Ethernet cables are used to connect devices like routers, modems, etc., and transmit data using the Ethernet protocol. This protocol sends data in the form of frames. The frame contains...
- ...header that contains sender and recipient's address.
- ...data section which contains the information that is to be sent.
- ...checksum that takes care of the error detection.
Types of Cables
Ethernet cables are broadly of two types - crossover cables and twisted pair cables.
An Ethernet crossover cable is a type of cable that is used to connect computing devices together directly, i.e. without the use of a hub or switch. These cables have different pin points or plugs on each side. The wires within the Ethernet crossover cable can reverse the transmit and receive signals. Starting from the left, the 1st and 3rd wires and the 2nd and 6th wires are crossed, and can be seen through the RJ-45 connectors at each end of the crossover cable.
This is a straight-through cable, where the pins are connected in a sequential form, i.e. pin 1 to pin 2, pin 2 to pin 3, and so on. The commonly used ones are 10BASE-T (10 Mbit/s), 100BASE-TX (100 Mbit/s), and 1000BASE-T (1000 Mbit/s). The cables that are used have four pair of twisted cables. All the three cable types support full-duplex and half-duplex communication.
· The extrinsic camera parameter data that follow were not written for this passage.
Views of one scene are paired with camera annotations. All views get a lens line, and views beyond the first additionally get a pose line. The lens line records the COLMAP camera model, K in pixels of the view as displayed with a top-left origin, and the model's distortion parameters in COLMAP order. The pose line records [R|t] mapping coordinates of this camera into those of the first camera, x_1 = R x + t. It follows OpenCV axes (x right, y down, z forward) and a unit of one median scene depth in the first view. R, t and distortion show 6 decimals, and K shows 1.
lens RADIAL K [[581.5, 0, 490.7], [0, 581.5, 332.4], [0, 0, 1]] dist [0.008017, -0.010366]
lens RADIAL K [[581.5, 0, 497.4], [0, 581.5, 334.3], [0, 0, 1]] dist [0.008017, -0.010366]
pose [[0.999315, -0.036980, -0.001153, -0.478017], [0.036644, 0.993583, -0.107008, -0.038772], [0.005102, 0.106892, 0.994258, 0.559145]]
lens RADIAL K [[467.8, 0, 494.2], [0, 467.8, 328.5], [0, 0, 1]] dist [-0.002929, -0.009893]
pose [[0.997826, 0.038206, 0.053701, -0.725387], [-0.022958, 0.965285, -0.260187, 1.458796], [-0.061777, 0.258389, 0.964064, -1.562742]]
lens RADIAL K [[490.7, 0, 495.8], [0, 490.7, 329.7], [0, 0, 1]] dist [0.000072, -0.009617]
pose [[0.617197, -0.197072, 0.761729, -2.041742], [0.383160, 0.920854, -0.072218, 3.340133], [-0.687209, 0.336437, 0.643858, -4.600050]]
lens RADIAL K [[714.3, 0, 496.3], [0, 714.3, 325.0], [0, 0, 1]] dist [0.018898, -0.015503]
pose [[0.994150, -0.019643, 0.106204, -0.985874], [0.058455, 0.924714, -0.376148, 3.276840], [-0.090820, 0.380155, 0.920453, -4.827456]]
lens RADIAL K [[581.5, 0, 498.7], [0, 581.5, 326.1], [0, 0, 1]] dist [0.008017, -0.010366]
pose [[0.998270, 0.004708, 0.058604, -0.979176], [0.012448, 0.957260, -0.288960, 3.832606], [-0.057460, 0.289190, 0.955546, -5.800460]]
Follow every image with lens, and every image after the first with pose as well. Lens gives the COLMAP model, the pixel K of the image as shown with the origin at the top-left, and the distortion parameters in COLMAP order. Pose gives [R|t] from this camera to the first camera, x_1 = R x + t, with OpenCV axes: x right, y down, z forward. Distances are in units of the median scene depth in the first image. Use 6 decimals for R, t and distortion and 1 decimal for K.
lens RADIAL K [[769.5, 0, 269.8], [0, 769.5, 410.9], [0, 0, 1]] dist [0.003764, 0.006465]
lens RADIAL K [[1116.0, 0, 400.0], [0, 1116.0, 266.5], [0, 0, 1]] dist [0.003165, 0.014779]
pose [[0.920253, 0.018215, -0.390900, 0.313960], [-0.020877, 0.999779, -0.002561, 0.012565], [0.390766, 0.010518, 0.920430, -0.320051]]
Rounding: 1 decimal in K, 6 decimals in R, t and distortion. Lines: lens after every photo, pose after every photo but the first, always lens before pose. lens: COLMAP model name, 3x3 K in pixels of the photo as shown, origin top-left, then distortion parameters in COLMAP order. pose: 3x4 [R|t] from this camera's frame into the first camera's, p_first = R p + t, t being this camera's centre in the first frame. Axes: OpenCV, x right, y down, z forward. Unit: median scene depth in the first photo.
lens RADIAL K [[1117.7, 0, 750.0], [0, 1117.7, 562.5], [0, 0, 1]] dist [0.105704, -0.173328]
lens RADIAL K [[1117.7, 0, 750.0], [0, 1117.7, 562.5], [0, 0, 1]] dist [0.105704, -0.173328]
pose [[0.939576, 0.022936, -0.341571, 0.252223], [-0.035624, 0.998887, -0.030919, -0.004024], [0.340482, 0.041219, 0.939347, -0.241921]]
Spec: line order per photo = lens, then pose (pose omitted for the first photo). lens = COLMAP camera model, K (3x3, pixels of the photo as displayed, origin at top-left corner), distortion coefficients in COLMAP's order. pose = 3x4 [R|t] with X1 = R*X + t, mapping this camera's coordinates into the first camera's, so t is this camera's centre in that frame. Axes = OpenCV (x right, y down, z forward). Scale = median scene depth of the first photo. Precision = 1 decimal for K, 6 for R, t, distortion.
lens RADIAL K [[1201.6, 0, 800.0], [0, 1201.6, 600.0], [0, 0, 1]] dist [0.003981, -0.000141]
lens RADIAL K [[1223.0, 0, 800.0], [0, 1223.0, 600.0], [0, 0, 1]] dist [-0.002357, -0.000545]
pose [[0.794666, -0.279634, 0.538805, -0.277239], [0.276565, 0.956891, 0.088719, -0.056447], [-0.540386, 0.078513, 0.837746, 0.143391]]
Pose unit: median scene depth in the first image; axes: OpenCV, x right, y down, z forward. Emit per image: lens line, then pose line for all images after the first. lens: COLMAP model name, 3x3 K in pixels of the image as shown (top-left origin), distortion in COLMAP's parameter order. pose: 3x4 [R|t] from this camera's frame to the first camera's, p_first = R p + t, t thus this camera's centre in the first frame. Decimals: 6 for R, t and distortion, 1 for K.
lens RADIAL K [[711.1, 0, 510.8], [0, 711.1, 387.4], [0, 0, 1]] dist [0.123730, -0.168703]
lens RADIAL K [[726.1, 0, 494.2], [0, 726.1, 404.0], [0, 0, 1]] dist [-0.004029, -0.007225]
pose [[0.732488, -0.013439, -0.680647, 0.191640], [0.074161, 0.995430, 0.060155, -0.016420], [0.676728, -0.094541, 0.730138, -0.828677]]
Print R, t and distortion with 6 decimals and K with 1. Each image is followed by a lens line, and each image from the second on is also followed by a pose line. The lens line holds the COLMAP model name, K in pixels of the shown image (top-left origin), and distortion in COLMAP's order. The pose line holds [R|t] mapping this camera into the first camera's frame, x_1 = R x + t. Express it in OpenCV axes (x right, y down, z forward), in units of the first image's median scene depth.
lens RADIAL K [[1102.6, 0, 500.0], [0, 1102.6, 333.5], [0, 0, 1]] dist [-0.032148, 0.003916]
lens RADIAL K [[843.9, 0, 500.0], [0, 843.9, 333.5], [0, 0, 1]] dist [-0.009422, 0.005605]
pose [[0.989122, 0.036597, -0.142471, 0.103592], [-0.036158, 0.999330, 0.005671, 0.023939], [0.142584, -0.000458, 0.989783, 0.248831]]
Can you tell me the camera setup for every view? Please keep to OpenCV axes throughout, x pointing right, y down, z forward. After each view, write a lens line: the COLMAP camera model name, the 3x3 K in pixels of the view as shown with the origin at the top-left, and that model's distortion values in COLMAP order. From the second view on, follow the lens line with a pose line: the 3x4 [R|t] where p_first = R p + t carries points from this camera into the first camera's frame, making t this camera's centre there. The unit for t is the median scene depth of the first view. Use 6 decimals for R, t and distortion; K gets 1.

There are two types of topologies that are used when working with these cables. Bus topology is used when all the devices in the network are connected using a single cable. There is no central device like a hub used here. However, if the connection to one of the devices is broken, the entire network will collapse. The other topology that is widely used is the star topology. In this type of arrangement, the devices are connected to a central hub. There is no risk of the entire network collapsing even if connection from/to one of the devices fails. Even if the connection does fail, the network will still function normally.
|Cable||Length (m)||Speed (Mbit/s)|
|Cat 5e||100||1000 (1Gbps)|
|Cat 6||100||3000 (3Gbps)|
|Cat 6a||100||10 Gbps|
Cat 3:This category was widely used as a voice cabling format among computer network administrators in the 1990s. It is an unshielded twisted pair (UTP), that can carry up to 10 Mbit/s, with a bandwidth performance of 16 MHz.
Cat 4: Cat 4 was mainly used in token ring networks, and the cable consists of four unshielded twisted-pair (UTP) wires, with a data rate of 16 Mbit/s, and a performance of up to 20 MHz.
Cat 5: This is a twisted pair high signal integrity cable. Within the cables, there are three twists per inch of each twisted pair of 24 gauge copper wires. Cat 5 is used for 10/100Mb Ethernet, and as a voice cabling format.
Cat 5e: This category is an enhanced version of Cat 5, that prevents interference between one unshielded twisted pair to another twisted pair, running in parallel within the same cable (Far End Crosstalk - FEXT). It works for 10/100Mb and 1000Mb Ethernet.
Cat 6: It is very similar to Cat 5e, and is a cable standard for Gigabit Ethernet (considered better than Cat 5e), and other network protocols that are backward compatible with the Cat 5/5e and Cat 3 cable standards. Cat 6 is made up of larger gauge wires, that work for 10/100/1000Mb Ethernet.
Cat 6a: This Ethernet cable type, known as the Augmented Category 6, works for frequencies up to 500MHz. Due to the higher frequency, alien crosstalk is eliminated. This cable type is backwards compatible with the previous versions like Cat 6 and Cat 5e.
Ethernet cables are also used to connect wireless routers to wireless antennas. The physical between the router and the cable delivers the Internet to that device.
The type of cable should be determined by your requirement, as there are many types and categories easily available all across. These cables are faster and take less processing from the CPU and other computer networking devices, which can save a lot of time during the transmission of data.